**** INFORMATION SHOWN ****

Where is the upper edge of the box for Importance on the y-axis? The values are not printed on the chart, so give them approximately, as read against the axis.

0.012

****
**** INFORMATION SHOWN ****

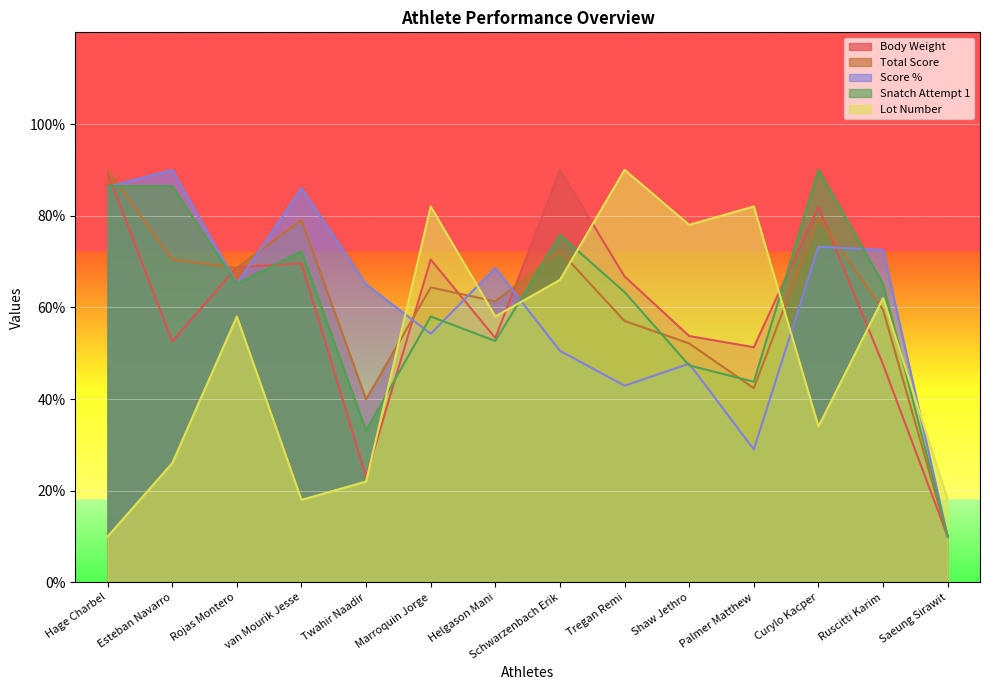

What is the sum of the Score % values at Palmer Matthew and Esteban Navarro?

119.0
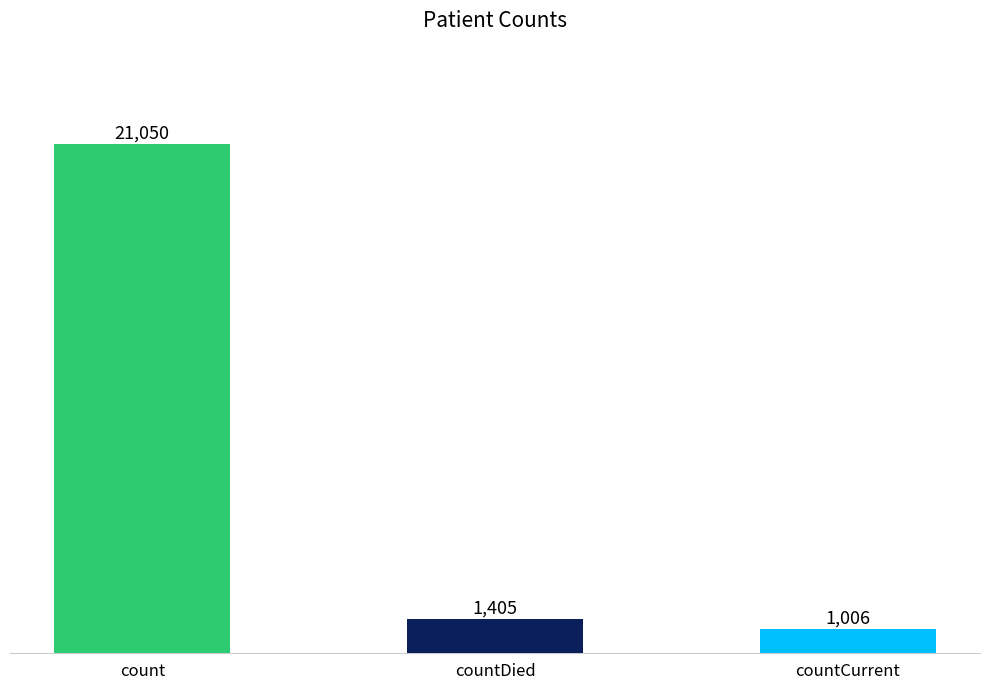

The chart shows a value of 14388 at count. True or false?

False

****

TASK ITEM: Return each line of the material above that contains the string "chart", treating uppercase and lowercase as different.

EXERCISE SOLUTION:
Where is the upper edge of the box for Importance on the y-axis? The values are not printed on the chart, so give them approximately, as read against the axis.
The chart shows a value of 14388 at count. True or false?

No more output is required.